> TASK GOAL:
Reproduce the lines from the one containing "Which label corresponds" through the last line below, both ends included. Leave the pictures out.

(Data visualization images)
**********
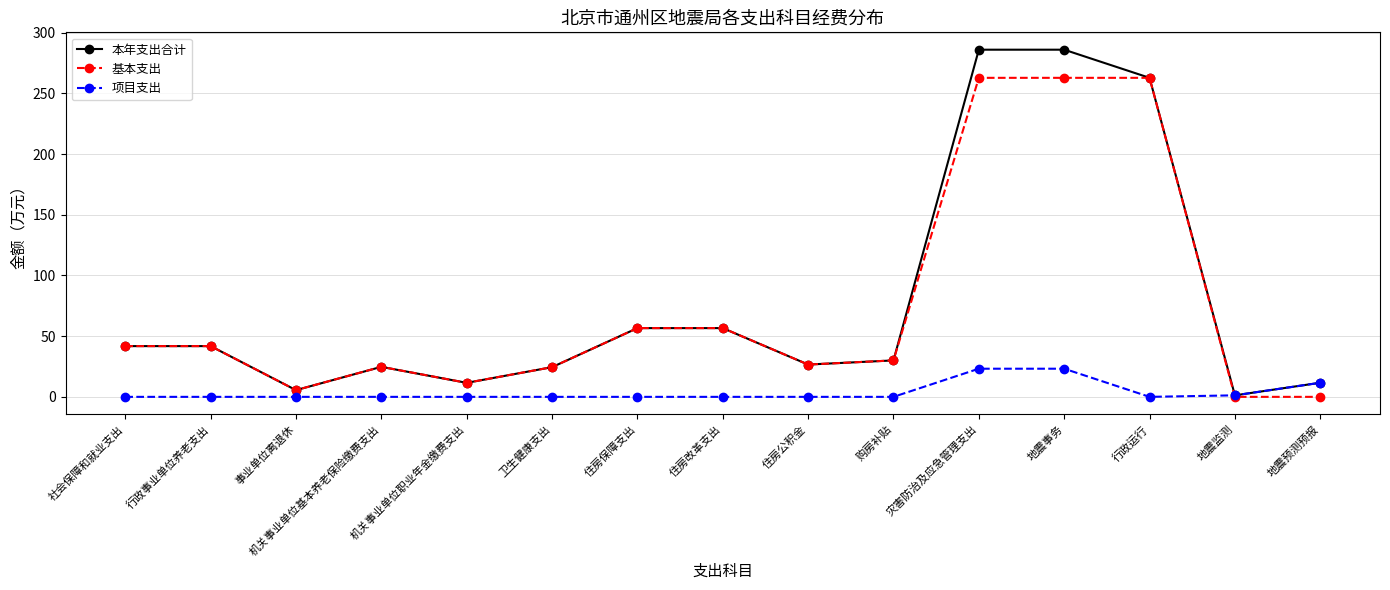

What value does the 基本支出 series have at 机关事业单位基本养老保险缴费支出?

24.7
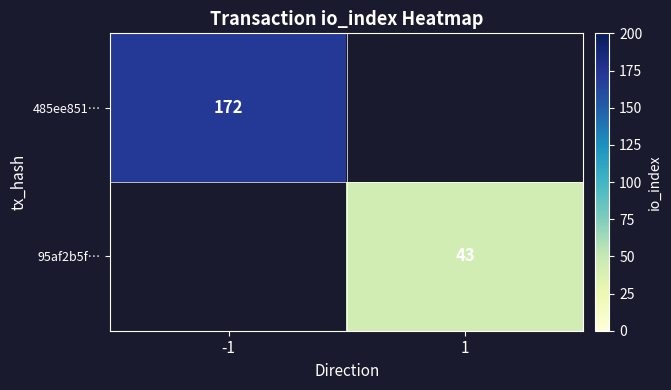

The 95af2b5f… series shows 57 at 1. True or false?

False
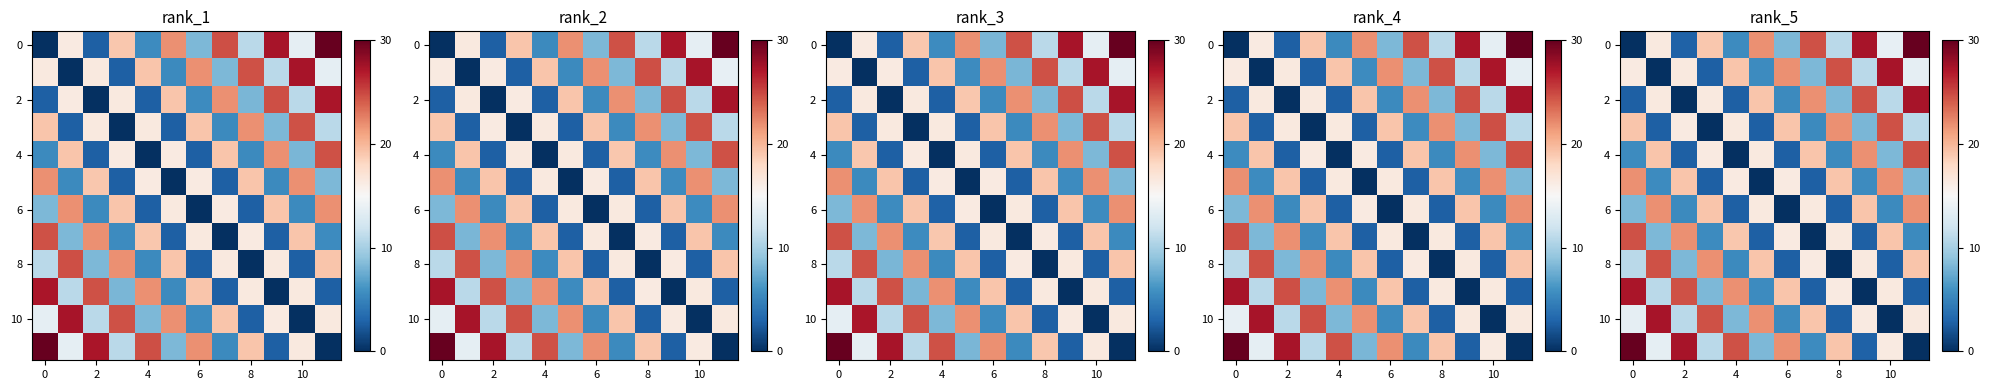

At which label is row_2 closest to 13?

10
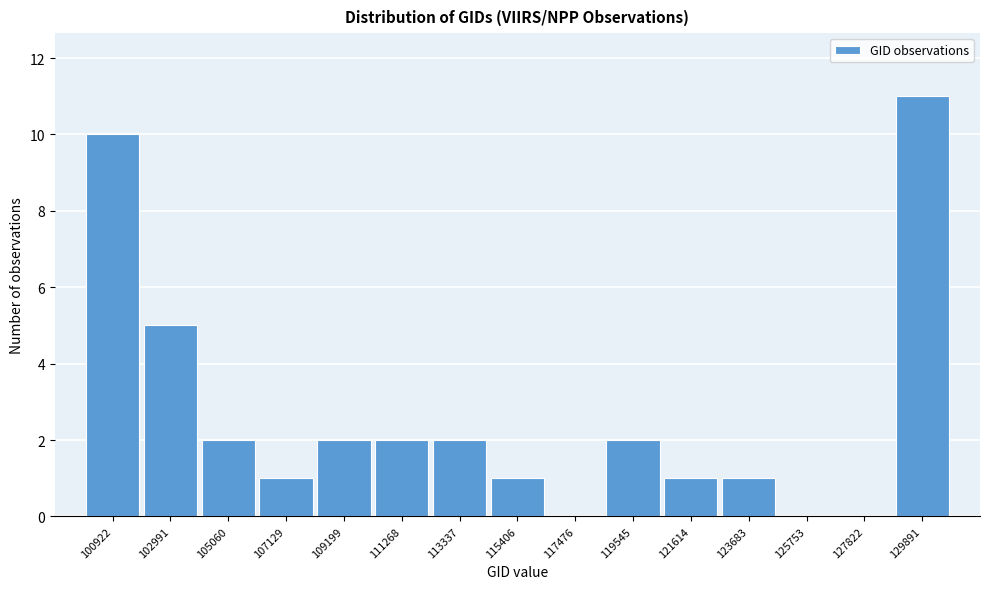

Reading left to right, extract all data points from this chart.

100922=10	102991=5	105060=2	107129=1	109199=2	111268=2	113337=2	115406=1	117476=0	119545=2	121614=1	123683=1	125753=0	127822=0	129891=11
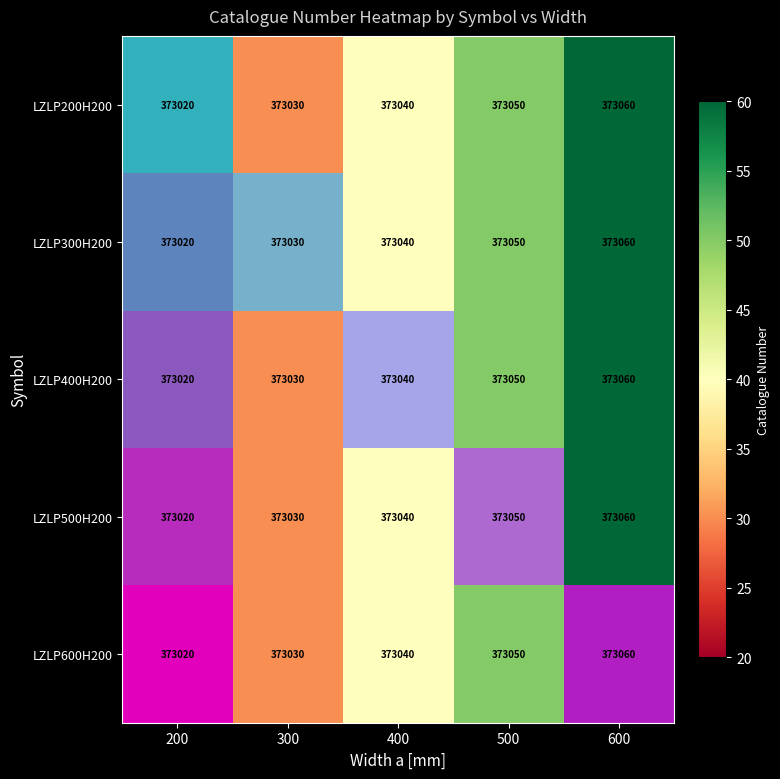

Which label corresponds to the smallest value in the chart?

200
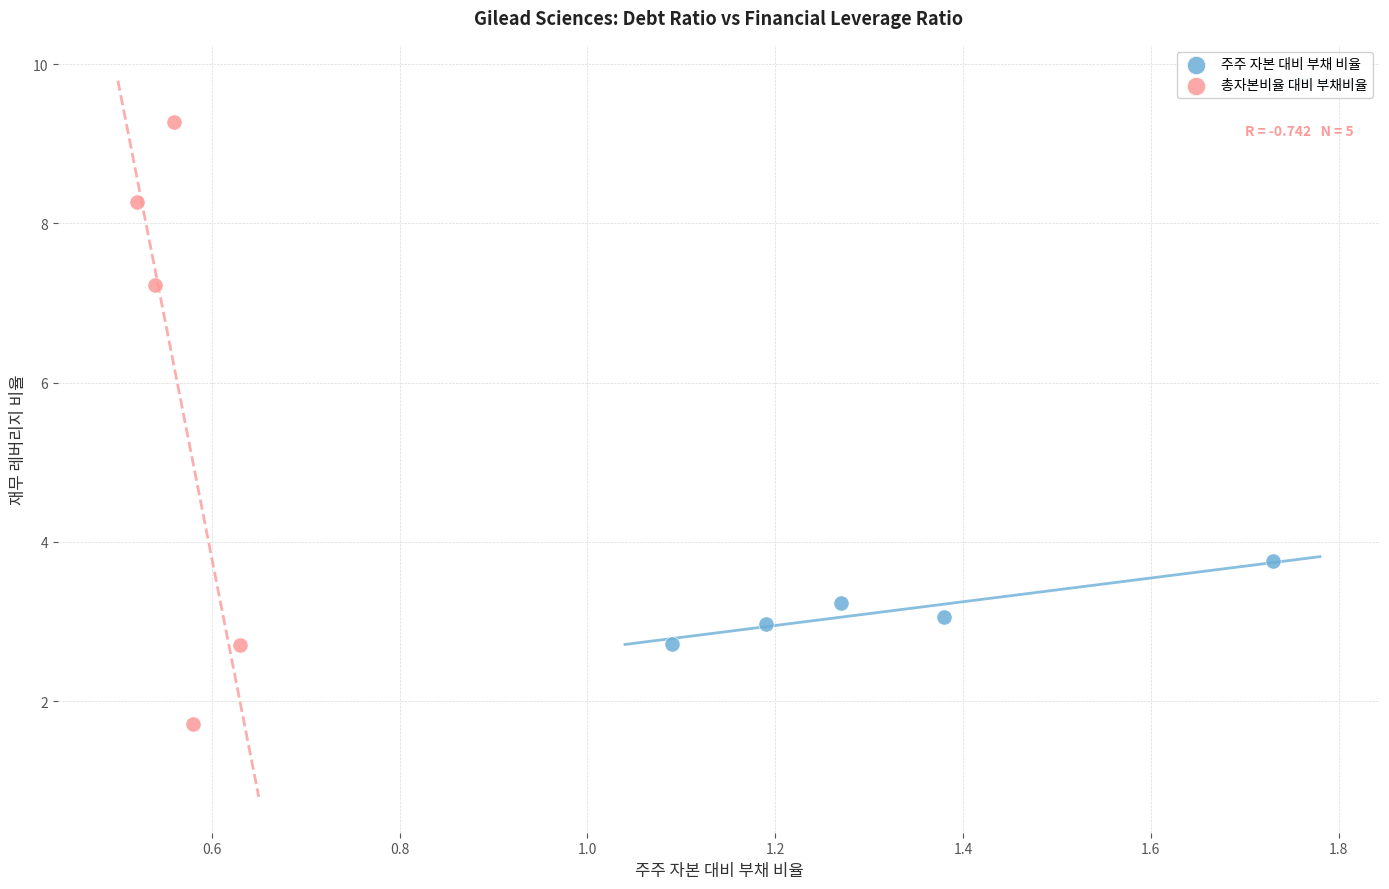

Which series reaches the minimum Y coordinate?

총자본비율 대비 부채비율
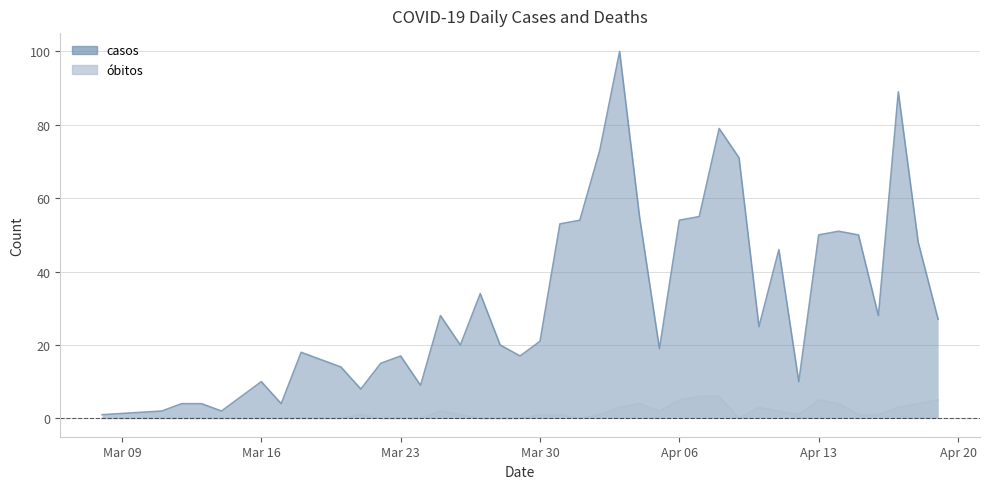

At which label does casos first exceed 25?

2020-03-25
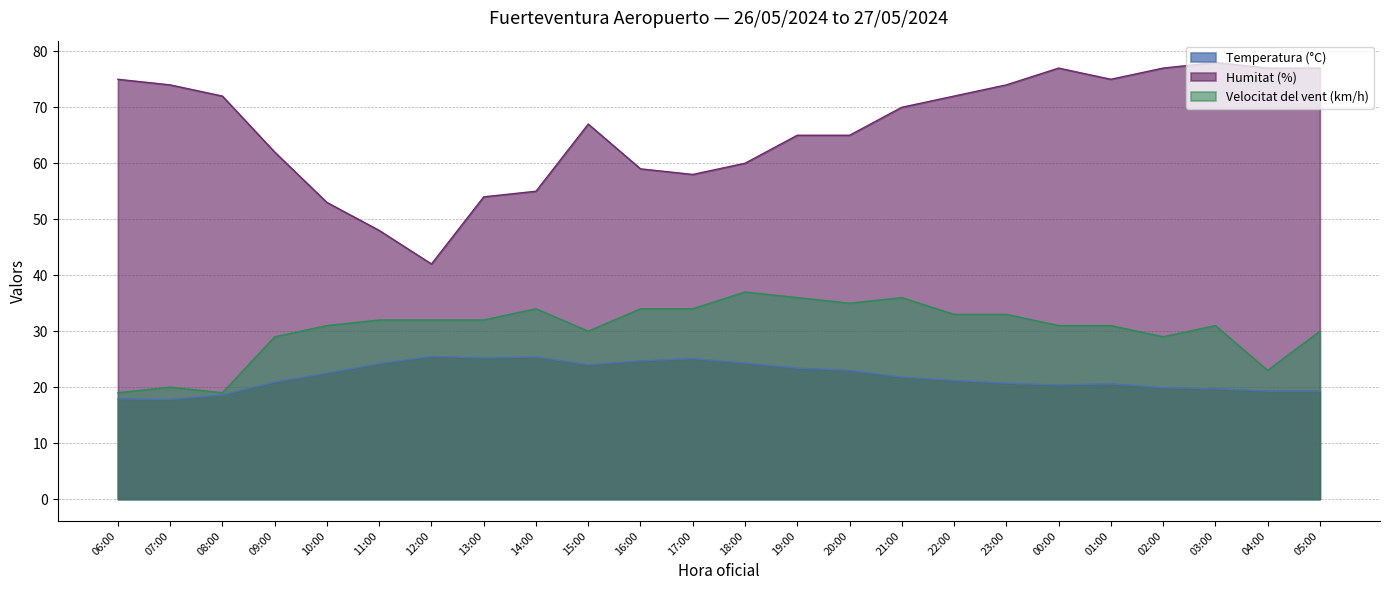

The value of Velocitat del vent (km/h) at 06:00 is 19.0. True or false?

True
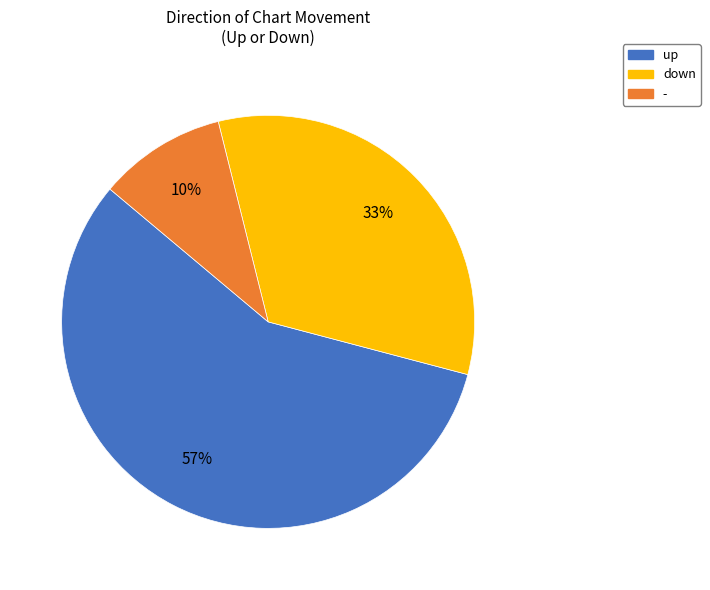

Is it true that down is 33% of the pie?

True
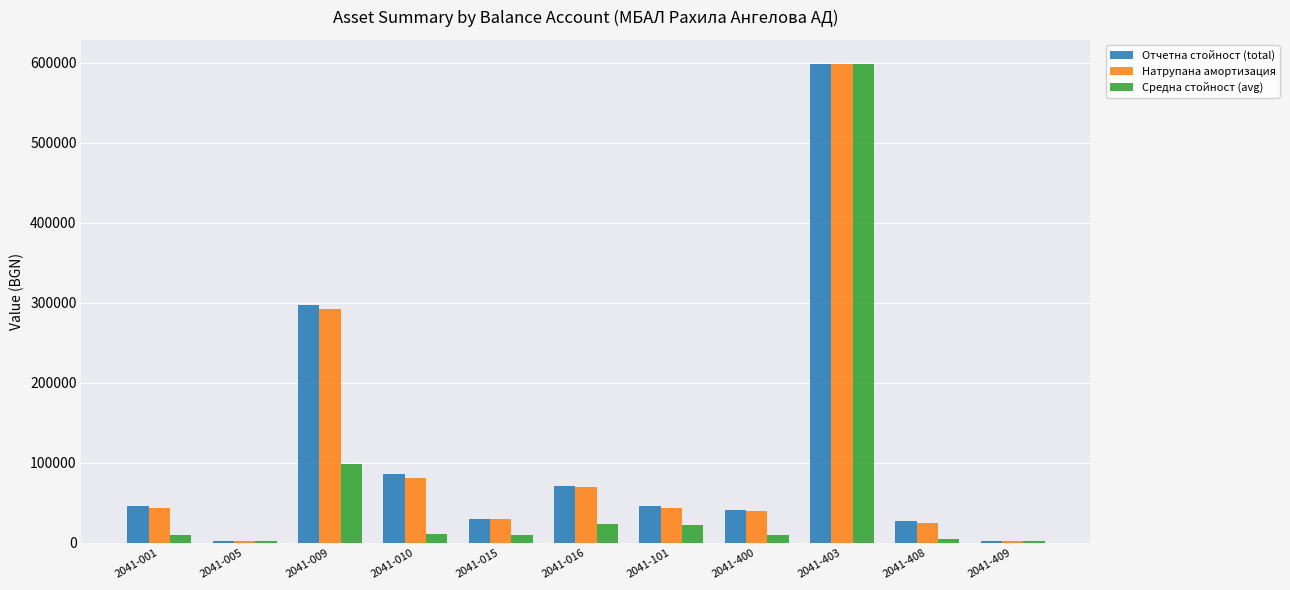

What is the total value across all series at 2041-408?

57610.4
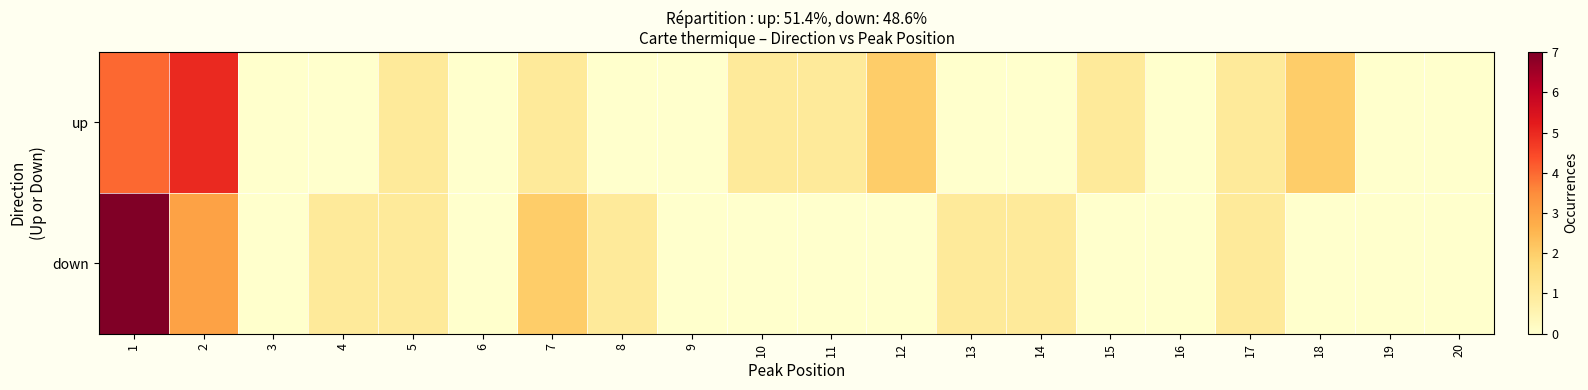

Reading left to right, list all the values displayed in this chart.

up: 1=4	2=5	3=0	4=0	5=1	6=0	7=1	8=0	9=0	10=1	11=1	12=2	13=0	14=0	15=1	16=0	17=1	18=2	19=0	20=0
down: 1=7	2=3	3=0	4=1	5=1	6=0	7=2	8=1	9=0	10=0	11=0	12=0	13=1	14=1	15=0	16=0	17=1	18=0	19=0	20=0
**********
> TASK RESULT:
Which label corresponds to the smallest value in the chart?

200

Which series reaches the minimum Y coordinate?

총자본비율 대비 부채비율

At which label does casos first exceed 25?

2020-03-25

The value of Velocitat del vent (km/h) at 06:00 is 19.0. True or false?

True

Is it true that down is 33% of the pie?

True

What is the total value across all series at 2041-408?

57610.4

Reading left to right, list all the values displayed in this chart.

up: 1=4	2=5	3=0	4=0	5=1	6=0	7=1	8=0	9=0	10=1	11=1	12=2	13=0	14=0	15=1	16=0	17=1	18=2	19=0	20=0
down: 1=7	2=3	3=0	4=1	5=1	6=0	7=2	8=1	9=0	10=0	11=0	12=0	13=1	14=1	15=0	16=0	17=1	18=0	19=0	20=0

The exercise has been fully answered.